Stored data entries
________________
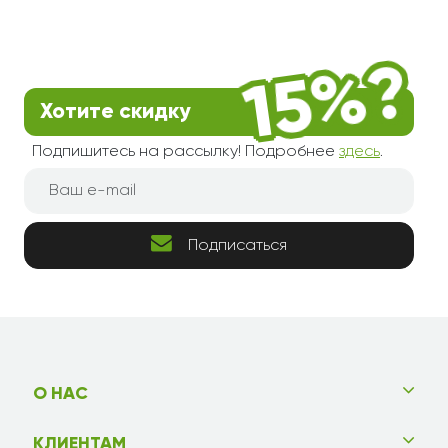
Хотите скидку
Подпишитесь на рассылку! Подробнее
здесь
.
Подписаться
О НАС
КЛИЕНТАМ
________________
#### [Problem]
Pictures aside, restate all of the entries exactly.

#### [Reply to the exercise]
Хотите скидку
Подпишитесь на рассылку! Подробнее
здесь
.
Подписаться
О НАС
КЛИЕНТАМ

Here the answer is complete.